DELETE.use bringt mit seinem Verfahren einen preziösen Stil ein, der die Lust am Manuellen und an der Ausführung des Kunstwerks mit einem raffinierten Konzept verbindet. Die materielle Herangehensweise macht die Serie zu einem steten work in progress, denn außer auf Metallplatten zirkulieren die Bilder als gedruckte Wegwerfzettel und ebenso im Netz, wodurch sie den Begriff der “desmemórias” (Ent-Erinnerung), den die Künstlerin selbst geprägt hat, ins nahezu Unendliche erweitern. In dieser Hinsicht regt uns Flavya Mutran zu einem kritischeren Nachdenken über den Bedeutungserhalt der sogenannten “Zeugnisse der kollektiven Erinnerung” und die verschiedenen Diskurse an, mit denen die Massenmedien und die Sozialgeschichte diese belegen.

 

© Pátio Vazio / Goethe-Institut Porto Alegre

Flavya Mutran

Stammt aus Paraná und ist seit 1989 im Bereich Kunst und Kommunikation tätig. Sie war Fotojournalistin, Laborantin und Bildredakteurin öffentlicher und privater Presseabteilungen, realisierte eigene Projekte und beteiligte sich an kollektiven Kunst- und Bildungsprojekten.
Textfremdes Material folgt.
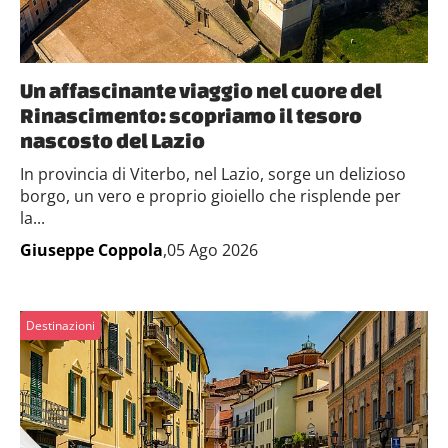
Un affascinante viaggio nel cuore del
Rinascimento: scopriamo il tesoro
nascosto del Lazio
In provincia di Viterbo, nel Lazio, sorge un delizioso
borgo, un vero e proprio gioiello che risplende per
la...
Giuseppe Coppola
,05 Ago 2026
Destinazioni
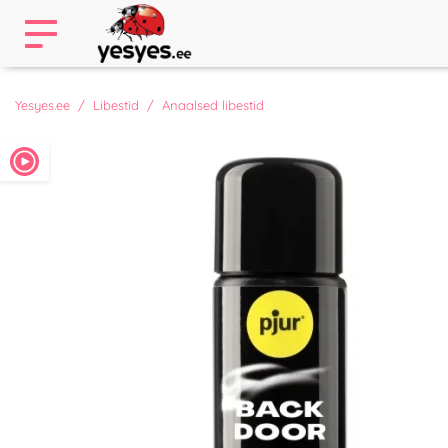
Yesyes.ee
Libestid
Anaalsed libestid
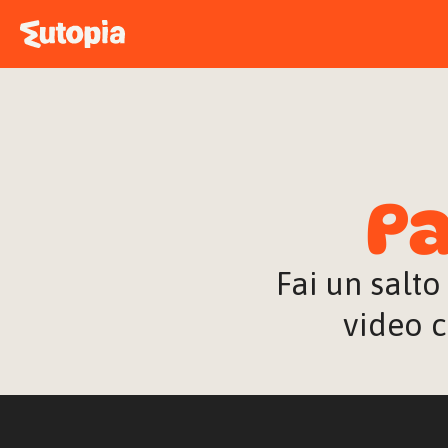
Pa
Fai un salto
video c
Nach dem Architektur- und Urbanistikstudium an der Bundesuniversität Pará (UFPA) absolvierte sie Master und Promotion in Bildender Kunst am am Kunstinstitut der Bundesuniversität Rio Grande do Sul (UFRGS) mit einer Forschungsarbeit über Fotoarchive und das Teilen von Bildern im Netz. Sie ist zurzeit Assistenzprofessorin der Abteilung Design und bildnerisches Gestalten am Fachbereich Architektur der UFRGS.